Without going into the topic of trust too much: it’s a spectrum, not a binary option. So even if you trust the API in general (it doesn’t have the intention to harm you), this doesn’t mean you can use all of its data safely in any context. By following another rule — filter input, escape output — the best place for escaping is as near the output as possible, since it’s the only way to decide the correct escaping method for a given context.
In this particular case, the data was provided by:
- Other users from within the same organization, but despite that, we shouldn’t rely our security on the fact, that users within the same company aren’t hostile towards each other
- There was a feature of synchronizing some of this data with 3rd party providers, so there aren’t any guarantees what it contains
- Once the feature was developed, even if the data could be trusted, it could be easily extended in the future to other use cases and adopted without a second thought on user-provided data. In this case, we wanted to avoid adding an insecure by default feature
The issue was an opportunity to talk more about the above-mentioned topics during the code review (the code never went to production).

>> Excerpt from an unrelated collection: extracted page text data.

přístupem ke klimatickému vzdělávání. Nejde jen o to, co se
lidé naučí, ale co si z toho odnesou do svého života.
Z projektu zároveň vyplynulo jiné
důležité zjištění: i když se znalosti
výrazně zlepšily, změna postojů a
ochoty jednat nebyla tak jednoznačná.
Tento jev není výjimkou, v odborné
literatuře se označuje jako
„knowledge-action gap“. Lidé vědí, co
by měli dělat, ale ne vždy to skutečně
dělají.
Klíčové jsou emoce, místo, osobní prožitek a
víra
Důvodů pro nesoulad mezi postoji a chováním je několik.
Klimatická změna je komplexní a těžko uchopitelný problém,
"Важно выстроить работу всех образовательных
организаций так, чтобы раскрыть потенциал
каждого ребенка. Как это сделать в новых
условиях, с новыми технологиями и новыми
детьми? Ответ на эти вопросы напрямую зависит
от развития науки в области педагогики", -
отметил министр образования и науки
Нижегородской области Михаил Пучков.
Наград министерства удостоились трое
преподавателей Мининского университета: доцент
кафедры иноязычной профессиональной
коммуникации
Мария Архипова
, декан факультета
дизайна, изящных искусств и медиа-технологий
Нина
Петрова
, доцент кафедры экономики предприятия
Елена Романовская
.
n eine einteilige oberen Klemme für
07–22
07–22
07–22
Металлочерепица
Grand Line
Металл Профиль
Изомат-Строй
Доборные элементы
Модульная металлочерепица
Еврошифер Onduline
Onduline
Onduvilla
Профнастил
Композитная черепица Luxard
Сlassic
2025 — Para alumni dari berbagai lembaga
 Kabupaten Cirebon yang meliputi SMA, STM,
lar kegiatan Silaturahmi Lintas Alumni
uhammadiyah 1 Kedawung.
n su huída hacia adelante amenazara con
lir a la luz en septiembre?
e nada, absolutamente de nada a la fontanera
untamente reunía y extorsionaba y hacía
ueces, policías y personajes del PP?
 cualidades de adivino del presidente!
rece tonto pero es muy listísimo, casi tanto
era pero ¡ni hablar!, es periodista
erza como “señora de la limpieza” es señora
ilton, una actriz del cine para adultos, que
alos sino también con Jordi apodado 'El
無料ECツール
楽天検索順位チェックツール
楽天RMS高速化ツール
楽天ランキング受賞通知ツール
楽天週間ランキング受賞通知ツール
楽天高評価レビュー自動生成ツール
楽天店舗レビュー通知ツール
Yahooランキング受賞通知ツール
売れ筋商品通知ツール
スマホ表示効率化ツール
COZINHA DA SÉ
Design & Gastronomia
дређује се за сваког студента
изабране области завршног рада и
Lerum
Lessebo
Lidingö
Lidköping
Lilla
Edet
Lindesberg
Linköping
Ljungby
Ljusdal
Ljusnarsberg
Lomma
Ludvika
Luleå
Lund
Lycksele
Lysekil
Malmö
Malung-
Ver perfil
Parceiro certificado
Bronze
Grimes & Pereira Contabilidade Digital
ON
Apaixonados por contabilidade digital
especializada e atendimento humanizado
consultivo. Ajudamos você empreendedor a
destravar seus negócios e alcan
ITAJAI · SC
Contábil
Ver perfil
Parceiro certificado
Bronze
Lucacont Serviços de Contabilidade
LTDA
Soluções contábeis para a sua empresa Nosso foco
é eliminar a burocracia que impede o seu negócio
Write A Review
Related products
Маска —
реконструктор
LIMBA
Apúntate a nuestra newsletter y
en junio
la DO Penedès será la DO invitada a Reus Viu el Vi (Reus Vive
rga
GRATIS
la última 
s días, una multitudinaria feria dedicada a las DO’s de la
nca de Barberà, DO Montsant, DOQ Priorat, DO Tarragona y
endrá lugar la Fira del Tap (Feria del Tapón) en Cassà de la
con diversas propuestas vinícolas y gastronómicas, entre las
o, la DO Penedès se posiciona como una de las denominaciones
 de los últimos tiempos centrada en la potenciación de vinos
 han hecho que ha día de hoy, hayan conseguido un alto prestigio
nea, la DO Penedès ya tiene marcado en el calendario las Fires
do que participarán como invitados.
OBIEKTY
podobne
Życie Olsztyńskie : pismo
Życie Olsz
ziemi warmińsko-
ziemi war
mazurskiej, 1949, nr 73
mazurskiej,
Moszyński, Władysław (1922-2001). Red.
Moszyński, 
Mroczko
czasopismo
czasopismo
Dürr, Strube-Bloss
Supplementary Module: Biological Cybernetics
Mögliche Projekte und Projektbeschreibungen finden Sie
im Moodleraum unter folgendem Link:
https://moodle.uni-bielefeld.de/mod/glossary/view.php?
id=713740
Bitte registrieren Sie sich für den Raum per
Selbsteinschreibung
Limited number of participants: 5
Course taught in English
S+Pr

Server side request forgery
Some API endpoint of the application was fetching data from user-provided URL, storing its contents in an S3 bucket, and returning its address. It was actually pointed out by Agnieszka, a member of Docplanner’s security team, that there is a potential SSRF vulnerability there: if the user provided a local reference instead of an URL (e.g. ../../app/config.php
).
In practice, the endpoint was secured and only used by a trusted 3rd party vendor, so there was no actual risk right there. And this feedback could have been easily dismissed if it weren’t for the secure defaults philosophy. Instead, the service responsible for this business logic now required an instance of UnsafeUrl
(instead of a simple scalar), and the developer needs to go through some hoops to instantiate it, for example by using this factory method:
This way the code was fixed before it even became an issue. And a couple of weeks later, this same code was used for (untrusted) user uploads. And since the implementation required a whitelist approach, the introduction of an SSRF vulnerability was prevented without any manual security review.